■ **Partes do exercício**
(1) Redigite o texto sobre maturidade de "Quando nos lembramos" até "os 20 anos.", sem alterar nada.
(2) Segundo o texto sobre maturidade, até que idade o desenvolvimento cerebral pleno ocorre de forma gradativa?
(3) Indique se cada afirmação concorda com o texto sobre maturidade. Responda sim ou não e cite as palavras do texto que decidem a resposta. (a) A parte anterior do cérebro é a última a se desenvolver plenamente. (b) O desenvolvimento cerebral acontece da parte da frente do cérebro para a parte de trás. (c) A maturidade é definida como a capacidade relacional.

Quando nos lembramos do outro, passamos não só a fazer ações de caridade e desenvolver uma conduta empática, passamos também a adotar uma visão ampla da realidade: "o mundo não sou eu", "as coisas nem sempre têm relação comigo", "nem tudo é uma ofensa pessoal".
Você sabia que o desenvolvimento cerebral pleno ocorre de forma gradativa até os 20 anos? Pois é. Acontece de forma póstero-anterior (da parte de trás do cérebro para a parte da frente). Na parte anterior fica a região das interações sociais, decisões etc.; ela é a última a se desenvolver plenamente. Sempre que me lembro deste tópico, penso que talvez esteja a demorar mais tempo para a maturação, por conta da forma e dos estímulos que estamos — ou não — recebendo no processo educacional até os 20 anos.
Bem, voltando: a maturidade é justamente a capacidade relacional. Atualmente, é muito comum que as pessoas se ofendam simplesmente pela vivência ou prática do outro. E saem ousadamente em defesa de si mesmas, baseadas em algo que nem mesmo foi um ataque — afinal, se trata de outra pessoa, outra vida.

■ **Amostra dos dados**

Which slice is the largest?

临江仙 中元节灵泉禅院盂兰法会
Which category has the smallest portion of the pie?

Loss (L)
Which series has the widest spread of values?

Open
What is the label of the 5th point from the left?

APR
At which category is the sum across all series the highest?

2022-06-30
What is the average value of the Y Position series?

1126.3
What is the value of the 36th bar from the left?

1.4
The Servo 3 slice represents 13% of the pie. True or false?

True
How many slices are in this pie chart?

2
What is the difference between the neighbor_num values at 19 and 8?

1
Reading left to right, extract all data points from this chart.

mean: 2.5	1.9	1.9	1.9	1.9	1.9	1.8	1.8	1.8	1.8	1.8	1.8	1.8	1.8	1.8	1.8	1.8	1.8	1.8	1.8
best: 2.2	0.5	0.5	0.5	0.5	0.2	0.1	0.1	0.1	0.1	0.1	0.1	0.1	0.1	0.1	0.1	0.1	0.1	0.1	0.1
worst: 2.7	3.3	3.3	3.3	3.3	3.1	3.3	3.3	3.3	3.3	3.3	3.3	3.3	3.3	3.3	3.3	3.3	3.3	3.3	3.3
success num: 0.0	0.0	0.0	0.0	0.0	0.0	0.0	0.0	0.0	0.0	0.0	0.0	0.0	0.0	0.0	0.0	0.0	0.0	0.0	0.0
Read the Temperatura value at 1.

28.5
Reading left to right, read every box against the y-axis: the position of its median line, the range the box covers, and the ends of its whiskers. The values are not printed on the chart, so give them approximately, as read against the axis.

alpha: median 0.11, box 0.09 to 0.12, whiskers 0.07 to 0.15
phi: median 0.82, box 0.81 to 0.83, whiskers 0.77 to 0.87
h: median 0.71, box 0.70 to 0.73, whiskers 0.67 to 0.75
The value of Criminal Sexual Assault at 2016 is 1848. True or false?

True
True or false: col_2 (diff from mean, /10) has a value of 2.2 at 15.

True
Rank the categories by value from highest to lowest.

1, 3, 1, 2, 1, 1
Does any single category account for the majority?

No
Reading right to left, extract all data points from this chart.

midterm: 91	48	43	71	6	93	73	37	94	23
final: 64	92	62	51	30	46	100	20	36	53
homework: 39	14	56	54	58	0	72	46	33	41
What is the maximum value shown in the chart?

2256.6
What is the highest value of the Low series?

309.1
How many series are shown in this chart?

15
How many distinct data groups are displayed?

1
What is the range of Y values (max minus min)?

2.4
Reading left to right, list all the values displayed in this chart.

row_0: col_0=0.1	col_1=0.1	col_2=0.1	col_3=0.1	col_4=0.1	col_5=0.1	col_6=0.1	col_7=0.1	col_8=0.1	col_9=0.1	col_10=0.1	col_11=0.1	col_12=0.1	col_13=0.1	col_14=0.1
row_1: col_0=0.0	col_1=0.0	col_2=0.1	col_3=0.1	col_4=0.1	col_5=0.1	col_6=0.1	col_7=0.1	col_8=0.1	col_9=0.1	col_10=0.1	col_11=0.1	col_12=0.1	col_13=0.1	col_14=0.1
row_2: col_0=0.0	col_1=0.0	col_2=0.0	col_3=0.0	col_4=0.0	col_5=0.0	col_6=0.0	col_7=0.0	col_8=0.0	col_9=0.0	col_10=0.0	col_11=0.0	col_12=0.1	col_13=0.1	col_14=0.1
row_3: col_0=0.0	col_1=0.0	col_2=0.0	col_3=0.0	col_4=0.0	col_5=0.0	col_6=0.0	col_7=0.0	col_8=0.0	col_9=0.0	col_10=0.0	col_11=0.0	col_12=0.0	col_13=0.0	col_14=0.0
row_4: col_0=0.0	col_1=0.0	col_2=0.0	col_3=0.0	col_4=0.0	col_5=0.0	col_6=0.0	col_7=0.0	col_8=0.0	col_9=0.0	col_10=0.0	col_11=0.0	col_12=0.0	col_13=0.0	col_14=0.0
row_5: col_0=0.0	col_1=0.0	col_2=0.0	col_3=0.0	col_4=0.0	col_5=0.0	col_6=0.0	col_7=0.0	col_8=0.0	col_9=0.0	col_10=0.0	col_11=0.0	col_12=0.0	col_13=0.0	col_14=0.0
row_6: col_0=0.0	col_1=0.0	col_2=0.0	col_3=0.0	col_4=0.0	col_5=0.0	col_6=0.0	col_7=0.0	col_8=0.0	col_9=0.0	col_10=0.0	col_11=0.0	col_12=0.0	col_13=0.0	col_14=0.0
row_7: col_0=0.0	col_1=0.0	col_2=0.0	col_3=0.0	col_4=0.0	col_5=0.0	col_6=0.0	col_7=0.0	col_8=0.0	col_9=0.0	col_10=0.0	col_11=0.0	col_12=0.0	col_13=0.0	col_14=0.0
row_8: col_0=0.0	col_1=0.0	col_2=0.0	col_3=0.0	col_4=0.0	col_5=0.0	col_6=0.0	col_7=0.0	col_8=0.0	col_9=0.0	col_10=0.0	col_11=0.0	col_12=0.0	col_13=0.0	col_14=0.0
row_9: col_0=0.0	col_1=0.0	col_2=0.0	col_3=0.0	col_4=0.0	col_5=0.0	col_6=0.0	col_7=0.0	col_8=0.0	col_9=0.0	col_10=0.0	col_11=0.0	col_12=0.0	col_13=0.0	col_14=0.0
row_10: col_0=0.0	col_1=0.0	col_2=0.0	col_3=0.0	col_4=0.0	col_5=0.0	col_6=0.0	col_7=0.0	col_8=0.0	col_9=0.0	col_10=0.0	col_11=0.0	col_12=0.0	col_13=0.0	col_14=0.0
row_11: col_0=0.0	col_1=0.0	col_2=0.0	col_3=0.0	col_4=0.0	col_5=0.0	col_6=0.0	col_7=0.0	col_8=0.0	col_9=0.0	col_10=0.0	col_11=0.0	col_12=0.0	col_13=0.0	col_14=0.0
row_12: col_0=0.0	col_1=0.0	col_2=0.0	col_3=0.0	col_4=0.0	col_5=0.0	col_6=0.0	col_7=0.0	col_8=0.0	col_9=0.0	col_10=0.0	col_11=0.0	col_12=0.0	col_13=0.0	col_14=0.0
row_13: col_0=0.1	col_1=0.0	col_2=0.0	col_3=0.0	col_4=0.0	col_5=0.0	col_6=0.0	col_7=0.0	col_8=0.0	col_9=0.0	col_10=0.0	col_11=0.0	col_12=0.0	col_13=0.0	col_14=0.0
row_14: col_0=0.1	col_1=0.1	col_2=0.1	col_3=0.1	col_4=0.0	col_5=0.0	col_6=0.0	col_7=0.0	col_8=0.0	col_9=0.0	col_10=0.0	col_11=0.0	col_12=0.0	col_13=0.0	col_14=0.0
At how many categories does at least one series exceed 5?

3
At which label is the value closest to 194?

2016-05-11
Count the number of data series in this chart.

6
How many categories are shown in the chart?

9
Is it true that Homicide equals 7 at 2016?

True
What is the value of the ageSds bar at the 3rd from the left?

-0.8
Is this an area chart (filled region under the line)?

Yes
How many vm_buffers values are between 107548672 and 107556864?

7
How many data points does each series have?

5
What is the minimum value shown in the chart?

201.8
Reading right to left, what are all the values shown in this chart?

■ **Respostas às tarefas**
(1)
Quando nos lembramos do outro, passamos não só a fazer ações de caridade e desenvolver uma conduta empática, passamos também a adotar uma visão ampla da realidade: "o mundo não sou eu", "as coisas nem sempre têm relação comigo", "nem tudo é uma ofensa pessoal".
Você sabia que o desenvolvimento cerebral pleno ocorre de forma gradativa até os 20 anos? Pois é. Acontece de forma póstero-anterior (da parte de trás do cérebro para a parte da frente). Na parte anterior fica a região das interações sociais, decisões etc.; ela é a última a se desenvolver plenamente. Sempre que me lembro deste tópico, penso que talvez esteja a demorar mais tempo para a maturação, por conta da forma e dos estímulos que estamos — ou não — recebendo no processo educacional até os 20 anos.

(2) Até os 20 anos.

(3)
(a) Sim: "ela é a última a se desenvolver plenamente".
(b) Não: "da parte de trás do cérebro para a parte da frente".
(c) Sim: "a maturidade é justamente a capacidade relacional".